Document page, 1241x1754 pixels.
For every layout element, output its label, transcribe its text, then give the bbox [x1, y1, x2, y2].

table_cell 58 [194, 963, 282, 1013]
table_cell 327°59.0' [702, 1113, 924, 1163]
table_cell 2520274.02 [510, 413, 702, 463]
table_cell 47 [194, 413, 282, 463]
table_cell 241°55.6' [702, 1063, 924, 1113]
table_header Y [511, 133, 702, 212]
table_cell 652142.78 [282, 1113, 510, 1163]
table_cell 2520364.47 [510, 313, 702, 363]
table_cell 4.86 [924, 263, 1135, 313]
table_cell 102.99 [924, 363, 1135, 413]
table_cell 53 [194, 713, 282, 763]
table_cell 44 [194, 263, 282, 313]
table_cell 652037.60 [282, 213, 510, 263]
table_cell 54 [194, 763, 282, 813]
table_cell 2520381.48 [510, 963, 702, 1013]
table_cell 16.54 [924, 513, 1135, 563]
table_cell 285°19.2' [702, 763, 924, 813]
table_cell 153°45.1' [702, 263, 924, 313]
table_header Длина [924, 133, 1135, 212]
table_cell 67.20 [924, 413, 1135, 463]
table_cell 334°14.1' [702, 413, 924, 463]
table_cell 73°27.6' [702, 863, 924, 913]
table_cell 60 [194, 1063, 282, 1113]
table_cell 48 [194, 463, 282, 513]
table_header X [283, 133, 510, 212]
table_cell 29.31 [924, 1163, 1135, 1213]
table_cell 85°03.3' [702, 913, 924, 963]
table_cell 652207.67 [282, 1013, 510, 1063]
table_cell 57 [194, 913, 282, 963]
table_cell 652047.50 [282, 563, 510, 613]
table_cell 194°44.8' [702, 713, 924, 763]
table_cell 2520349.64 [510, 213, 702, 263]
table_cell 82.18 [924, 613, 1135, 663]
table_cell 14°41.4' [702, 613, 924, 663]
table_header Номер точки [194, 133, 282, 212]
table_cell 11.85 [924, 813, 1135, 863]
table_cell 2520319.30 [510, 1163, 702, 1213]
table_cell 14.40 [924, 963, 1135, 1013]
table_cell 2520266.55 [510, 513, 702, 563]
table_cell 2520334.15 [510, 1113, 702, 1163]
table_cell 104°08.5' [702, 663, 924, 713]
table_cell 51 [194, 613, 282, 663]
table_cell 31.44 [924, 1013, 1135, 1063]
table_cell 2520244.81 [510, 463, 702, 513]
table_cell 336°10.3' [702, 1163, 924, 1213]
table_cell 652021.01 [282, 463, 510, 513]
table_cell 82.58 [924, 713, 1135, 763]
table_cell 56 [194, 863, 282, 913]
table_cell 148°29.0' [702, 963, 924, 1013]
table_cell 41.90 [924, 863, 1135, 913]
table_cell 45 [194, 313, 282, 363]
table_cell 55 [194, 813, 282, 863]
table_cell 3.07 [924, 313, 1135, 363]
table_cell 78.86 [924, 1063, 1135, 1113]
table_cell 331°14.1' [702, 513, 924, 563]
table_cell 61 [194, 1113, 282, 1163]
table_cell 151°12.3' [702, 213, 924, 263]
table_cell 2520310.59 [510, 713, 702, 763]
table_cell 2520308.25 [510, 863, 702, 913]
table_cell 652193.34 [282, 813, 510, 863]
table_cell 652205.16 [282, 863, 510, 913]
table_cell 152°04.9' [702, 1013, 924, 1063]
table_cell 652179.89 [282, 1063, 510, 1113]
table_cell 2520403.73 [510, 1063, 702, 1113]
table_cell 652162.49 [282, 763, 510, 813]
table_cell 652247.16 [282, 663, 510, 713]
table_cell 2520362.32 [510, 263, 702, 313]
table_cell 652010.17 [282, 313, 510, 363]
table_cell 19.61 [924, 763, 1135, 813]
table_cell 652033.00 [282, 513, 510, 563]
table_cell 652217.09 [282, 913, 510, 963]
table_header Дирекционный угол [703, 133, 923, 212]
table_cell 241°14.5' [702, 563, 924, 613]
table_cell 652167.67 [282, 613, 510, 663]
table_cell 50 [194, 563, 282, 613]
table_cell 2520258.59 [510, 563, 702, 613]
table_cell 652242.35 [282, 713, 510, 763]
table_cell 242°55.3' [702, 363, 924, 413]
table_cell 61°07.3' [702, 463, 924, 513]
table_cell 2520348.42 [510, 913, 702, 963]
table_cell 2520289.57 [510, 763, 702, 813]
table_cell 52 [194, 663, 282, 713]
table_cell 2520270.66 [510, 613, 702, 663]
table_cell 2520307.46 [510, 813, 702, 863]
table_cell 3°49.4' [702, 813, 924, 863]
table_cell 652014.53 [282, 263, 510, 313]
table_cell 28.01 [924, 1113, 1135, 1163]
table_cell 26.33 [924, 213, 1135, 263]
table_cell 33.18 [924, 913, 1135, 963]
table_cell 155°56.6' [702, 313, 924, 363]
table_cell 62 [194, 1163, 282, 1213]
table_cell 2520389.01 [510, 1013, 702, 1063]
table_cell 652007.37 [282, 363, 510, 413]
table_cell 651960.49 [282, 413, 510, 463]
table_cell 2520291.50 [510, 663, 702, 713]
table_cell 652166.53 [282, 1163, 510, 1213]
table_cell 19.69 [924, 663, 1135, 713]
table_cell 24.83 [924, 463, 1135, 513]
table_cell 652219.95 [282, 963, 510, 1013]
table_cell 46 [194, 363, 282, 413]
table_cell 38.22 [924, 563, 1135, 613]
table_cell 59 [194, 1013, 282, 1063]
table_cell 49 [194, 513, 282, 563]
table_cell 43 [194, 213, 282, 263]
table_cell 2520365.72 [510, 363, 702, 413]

_Task description_
Output each line of the entries exactly, so that nothing is lost.

_Solution to the problem_
Document page, 1241x1754 pixels.
For every layout element, output its label, transcribe its text, then give the bbox [x1, y1, x2, y2].

table_cell 58 [194, 963, 282, 1013]
table_cell 327°59.0' [702, 1113, 924, 1163]
table_cell 2520274.02 [510, 413, 702, 463]
table_cell 47 [194, 413, 282, 463]
table_cell 241°55.6' [702, 1063, 924, 1113]
table_header Y [511, 133, 702, 212]
table_cell 652142.78 [282, 1113, 510, 1163]
table_cell 2520364.47 [510, 313, 702, 363]
table_cell 4.86 [924, 263, 1135, 313]
table_cell 102.99 [924, 363, 1135, 413]
table_cell 53 [194, 713, 282, 763]
table_cell 44 [194, 263, 282, 313]
table_cell 652037.60 [282, 213, 510, 263]
table_cell 54 [194, 763, 282, 813]
table_cell 2520381.48 [510, 963, 702, 1013]
table_cell 16.54 [924, 513, 1135, 563]
table_cell 285°19.2' [702, 763, 924, 813]
table_cell 153°45.1' [702, 263, 924, 313]
table_header Длина [924, 133, 1135, 212]
table_cell 67.20 [924, 413, 1135, 463]
table_cell 334°14.1' [702, 413, 924, 463]
table_cell 73°27.6' [702, 863, 924, 913]
table_cell 60 [194, 1063, 282, 1113]
table_cell 48 [194, 463, 282, 513]
table_header X [283, 133, 510, 212]
table_cell 29.31 [924, 1163, 1135, 1213]
table_cell 85°03.3' [702, 913, 924, 963]
table_cell 652207.67 [282, 1013, 510, 1063]
table_cell 57 [194, 913, 282, 963]
table_cell 652047.50 [282, 563, 510, 613]
table_cell 194°44.8' [702, 713, 924, 763]
table_cell 2520349.64 [510, 213, 702, 263]
table_cell 82.18 [924, 613, 1135, 663]
table_cell 14°41.4' [702, 613, 924, 663]
table_header Номер точки [194, 133, 282, 212]
table_cell 11.85 [924, 813, 1135, 863]
table_cell 2520319.30 [510, 1163, 702, 1213]
table_cell 14.40 [924, 963, 1135, 1013]
table_cell 2520266.55 [510, 513, 702, 563]
table_cell 2520334.15 [510, 1113, 702, 1163]
table_cell 104°08.5' [702, 663, 924, 713]
table_cell 51 [194, 613, 282, 663]
table_cell 31.44 [924, 1013, 1135, 1063]
table_cell 2520244.81 [510, 463, 702, 513]
table_cell 336°10.3' [702, 1163, 924, 1213]
table_cell 652021.01 [282, 463, 510, 513]
table_cell 82.58 [924, 713, 1135, 763]
table_cell 56 [194, 863, 282, 913]
table_cell 148°29.0' [702, 963, 924, 1013]
table_cell 41.90 [924, 863, 1135, 913]
table_cell 45 [194, 313, 282, 363]
table_cell 55 [194, 813, 282, 863]
table_cell 3.07 [924, 313, 1135, 363]
table_cell 78.86 [924, 1063, 1135, 1113]
table_cell 331°14.1' [702, 513, 924, 563]
table_cell 61 [194, 1113, 282, 1163]
table_cell 151°12.3' [702, 213, 924, 263]
table_cell 2520310.59 [510, 713, 702, 763]
table_cell 2520308.25 [510, 863, 702, 913]
table_cell 652193.34 [282, 813, 510, 863]
table_cell 652205.16 [282, 863, 510, 913]
table_cell 152°04.9' [702, 1013, 924, 1063]
table_cell 652179.89 [282, 1063, 510, 1113]
table_cell 2520403.73 [510, 1063, 702, 1113]
table_cell 652162.49 [282, 763, 510, 813]
table_cell 652247.16 [282, 663, 510, 713]
table_cell 2520362.32 [510, 263, 702, 313]
table_cell 652010.17 [282, 313, 510, 363]
table_cell 19.61 [924, 763, 1135, 813]
table_cell 652033.00 [282, 513, 510, 563]
table_cell 652217.09 [282, 913, 510, 963]
table_header Дирекционный угол [703, 133, 923, 212]
table_cell 241°14.5' [702, 563, 924, 613]
table_cell 652167.67 [282, 613, 510, 663]
table_cell 50 [194, 563, 282, 613]
table_cell 2520258.59 [510, 563, 702, 613]
table_cell 652242.35 [282, 713, 510, 763]
table_cell 242°55.3' [702, 363, 924, 413]
table_cell 61°07.3' [702, 463, 924, 513]
table_cell 2520348.42 [510, 913, 702, 963]
table_cell 2520289.57 [510, 763, 702, 813]
table_cell 52 [194, 663, 282, 713]
table_cell 2520270.66 [510, 613, 702, 663]
table_cell 2520307.46 [510, 813, 702, 863]
table_cell 3°49.4' [702, 813, 924, 863]
table_cell 652014.53 [282, 263, 510, 313]
table_cell 28.01 [924, 1113, 1135, 1163]
table_cell 26.33 [924, 213, 1135, 263]
table_cell 33.18 [924, 913, 1135, 963]
table_cell 155°56.6' [702, 313, 924, 363]
table_cell 62 [194, 1163, 282, 1213]
table_cell 2520389.01 [510, 1013, 702, 1063]
table_cell 652007.37 [282, 363, 510, 413]
table_cell 651960.49 [282, 413, 510, 463]
table_cell 2520291.50 [510, 663, 702, 713]
table_cell 652166.53 [282, 1163, 510, 1213]
table_cell 19.69 [924, 663, 1135, 713]
table_cell 24.83 [924, 463, 1135, 513]
table_cell 652219.95 [282, 963, 510, 1013]
table_cell 46 [194, 363, 282, 413]
table_cell 38.22 [924, 563, 1135, 613]
table_cell 59 [194, 1013, 282, 1063]
table_cell 49 [194, 513, 282, 563]
table_cell 43 [194, 213, 282, 263]
table_cell 2520365.72 [510, 363, 702, 413]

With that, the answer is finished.